Muhammad Kamaruzzaman was hanged in the capital Dhaka, following a prolonged and controversial judicial process that has evoked fierce debate and at times violence in the nation of 157m people.
The Islamist leader lost his final appeal on Monday when the supreme court dismissed a review petition. Kamaruzzaman did not seek presidential clemency. Kamaruzzaman’s son, Hasan Iqbal, said: “Only Allah can give or take life, not a president.”
The 62 year old was a member of the Al-Badr brigade, an auxiliary militia that fought alongside Pakistani troops as they attempted to prevent the breakaway of what was then East Pakistan in 1971.
A journalist, he rose to senior assistant general secretary of Jamaat-e-Islami, Bangladesh’s largest Islamist political party and a long-time electoral ally of the current centre-right opposition party, the Bangladesh Nationalist party.
Kamaruzzaman was found guilty in May 2013 of crimes against humanity by Bangladesh’s International Crimes Tribunal, a body set up by the ruling Awami League party in 2009 to investigate and prosecute crimes committed during the 1971 war. In spite of its name, the court is a domestic body, and is deeply entwined in the nation’s politics.
The tribunal was a key election promise of the ruling Awami League party, which returned to power in 2008.
The court found Kamaruzzaman to have led Pakistani troops in a massacre in a town that later became known as the “village of widows”. According to the ICT judgment, Kamaruzzaman and his men lined up and shot 120 men in the central Bangladeshi village of Sohagpur before they “committed rape upon women of the said village”.
Prosecutors at the trial produced contemporary reports from a newspaper Kamaruzzaman edited, the Daily Sangram, as evidence for his command of the militia. The reports suggested that Al Badr and Pakistani forces deliberately targeted Hindus and intellectuals after the pro-separatist Awami League party triumphed in the first Pakistani general election in 1970.
However, the tribunal process and Kamaruzzaman’s trial have been heavily criticised.
Defence lawyers contend that the courts were under political pressure from the government, that they were allowed fewer witnesses than the prosecution and that Mr Kamaruzzaman’s detention, which began in July 2010, was arbitrary.
Opposition figures say the trials were a means for the ruling Awami League to remove political rivals.
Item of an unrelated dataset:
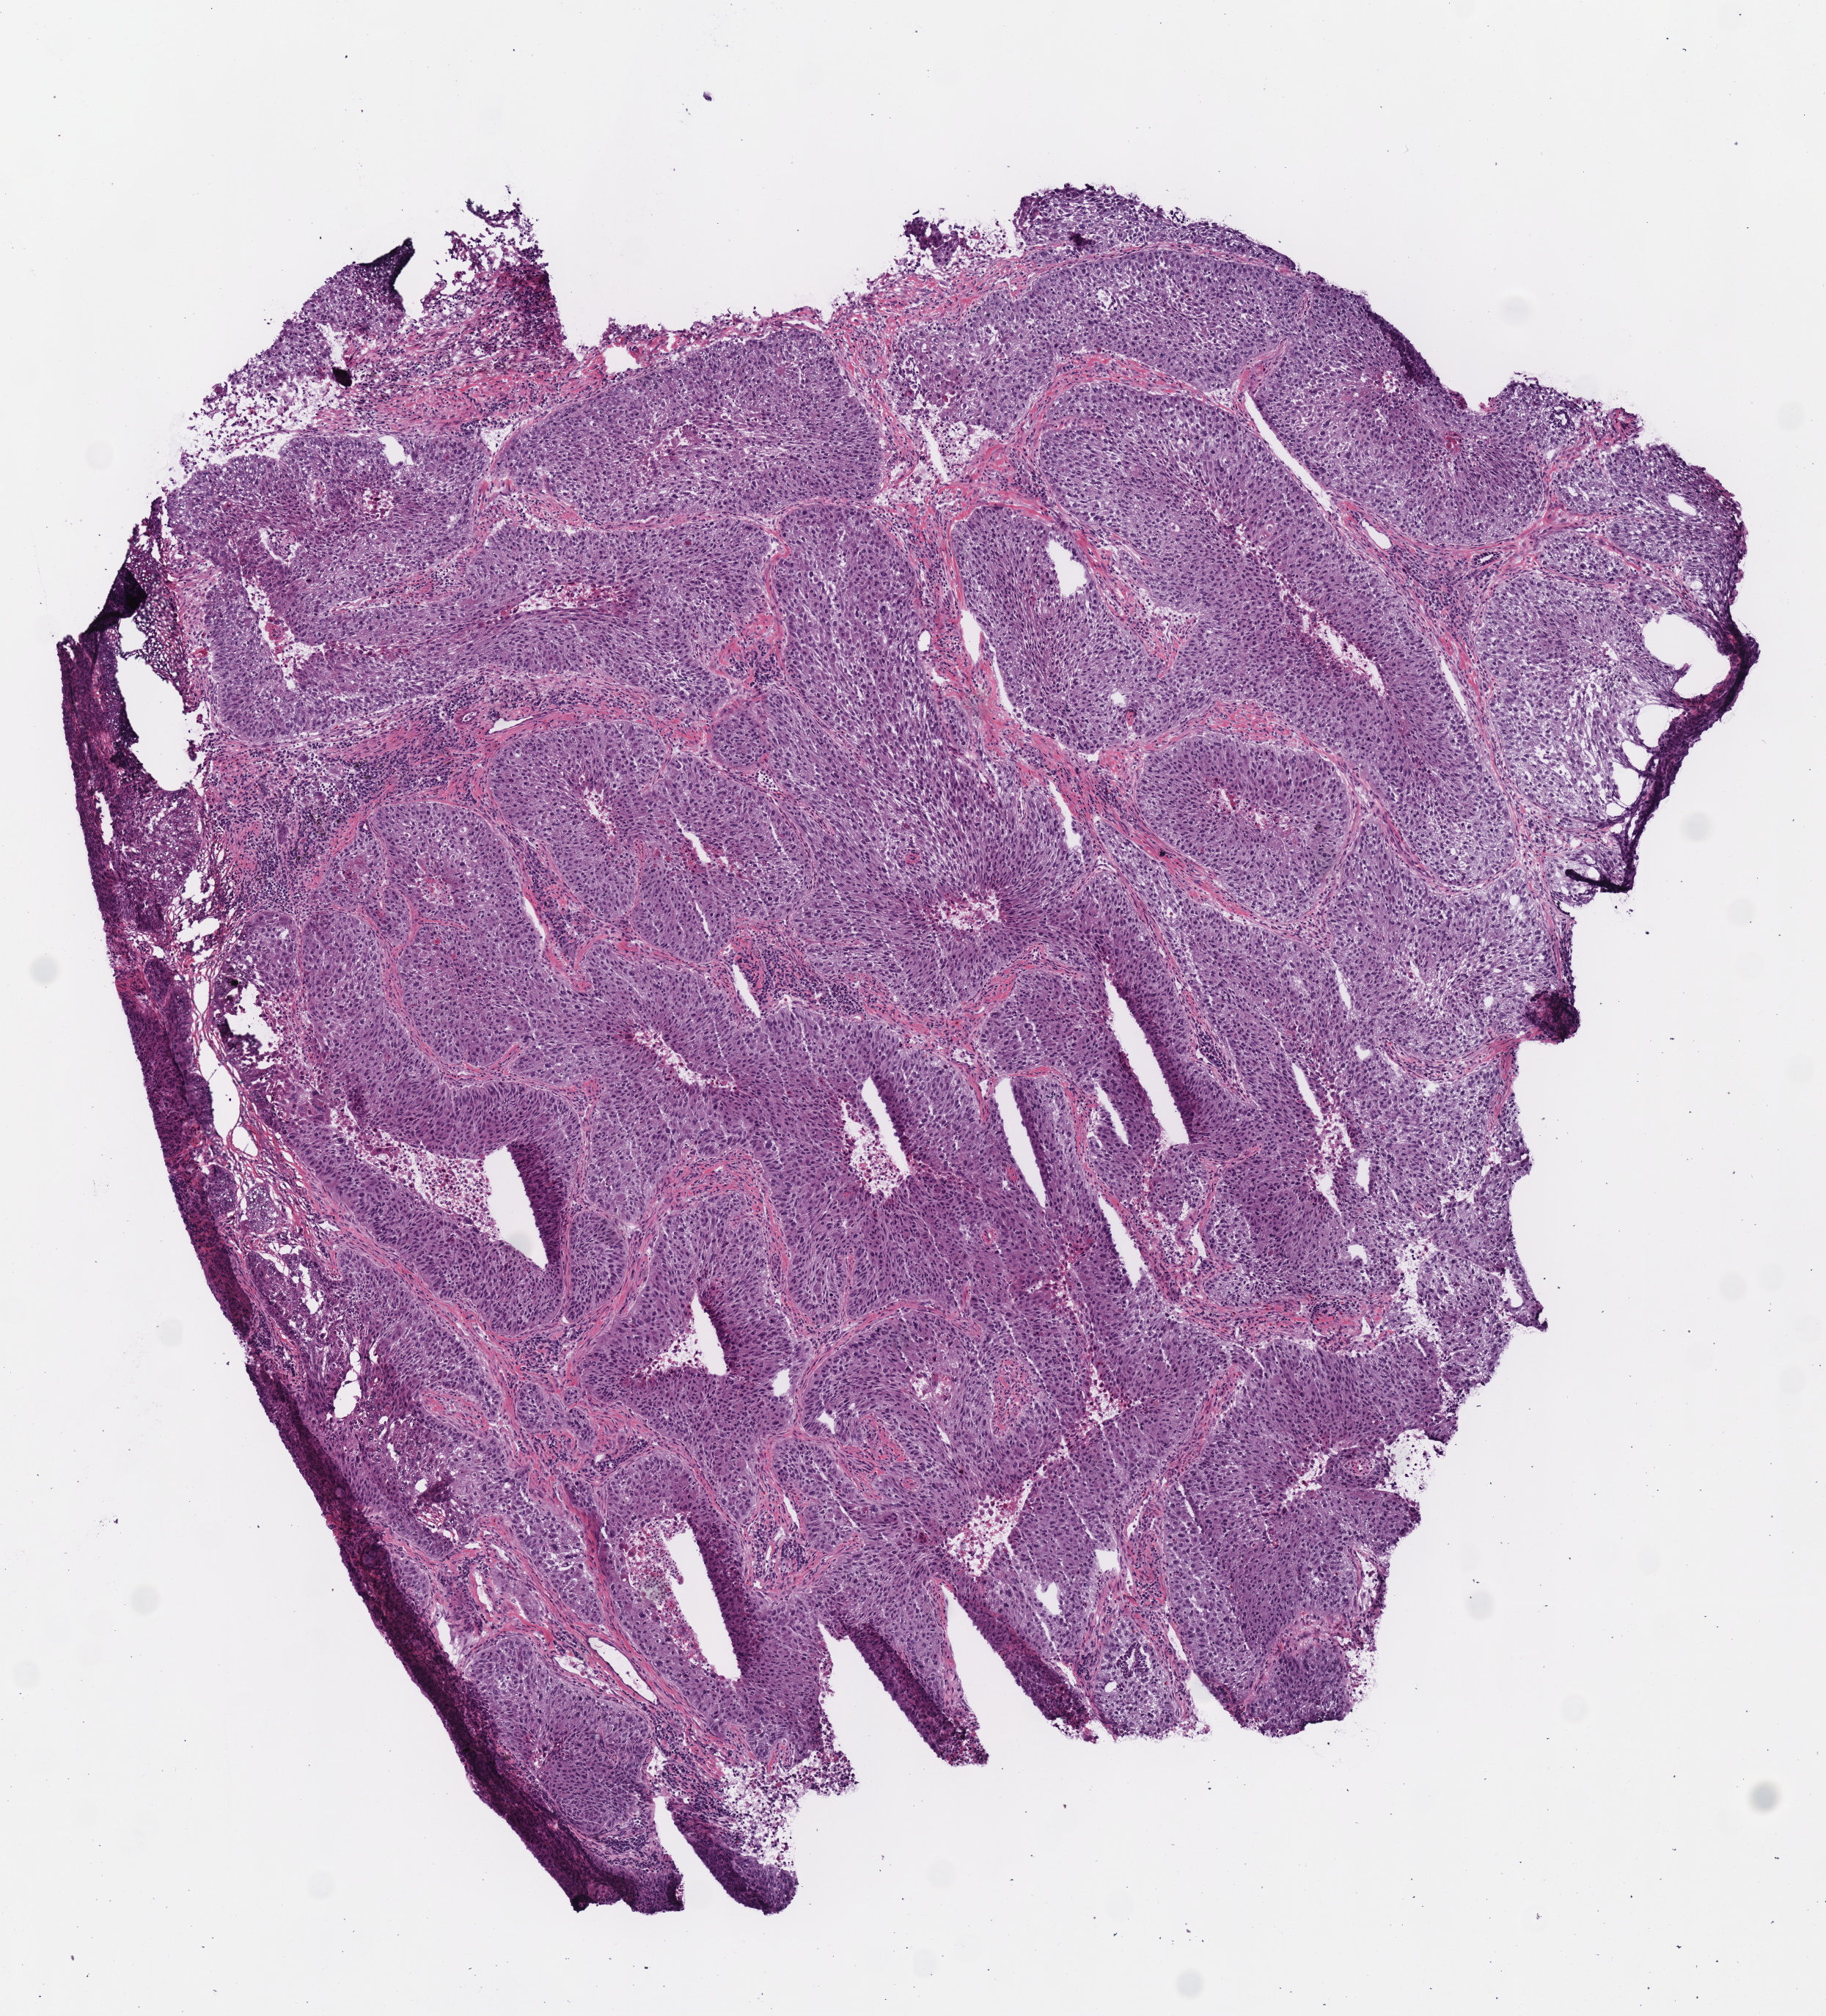
Whole-slide histology image, H&E, shown as a low-resolution overview of the whole scanned area (about 4.9 x 5.4 mm, slide scanned at 40x), frozen section from the bottom of the tissue portion, sample: primary tumour, lung. Female, age 57 years at initial diagnosis. Composition of this section per pathologist review: tumour cells 95%, tumour nuclei 88%, normal cells 0%, stromal cells 3%, necrosis 2%. Infiltration values recorded for this section: lymphocyte infiltration 8%.
Diagnosis: Squamous cell carcinoma, NOS. TNM: T2 N2 M0. AJCC pathologic stage: IIIA.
Jamaat is a key coalition partner of the opposition BNP, which has been locked in a deadly effort to force the government to hold fresh elections since polls they boycotted in January 2014.
As a result, some international bodies have expressed their own concerns, including the UN Office of the High Commissioner for Human Rights. “Given serious concerns about the fairness of trials conducted before the tribunal, the government of Bangladesh should not implement death penalty sentences,” officials stated.
Paramilitary border guards were deployed hours before the execution around the second city and major port in Chittagong. Jamaat party sympathisers and its student wing have conducted violent protests in response to the trial process in the past and have called a general strike for Monday.